→ **Directions for this task**: Write out the entries verbatim and leave the images out of the copy.

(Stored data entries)
--------------------

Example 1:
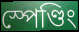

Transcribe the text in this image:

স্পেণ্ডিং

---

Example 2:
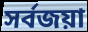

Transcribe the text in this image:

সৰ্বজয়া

--------------------

→ **Solution to this problem**:
Example 1:

Transcribe the text in this image:

স্পেণ্ডিং

---

Example 2:

Transcribe the text in this image:

সৰ্বজয়া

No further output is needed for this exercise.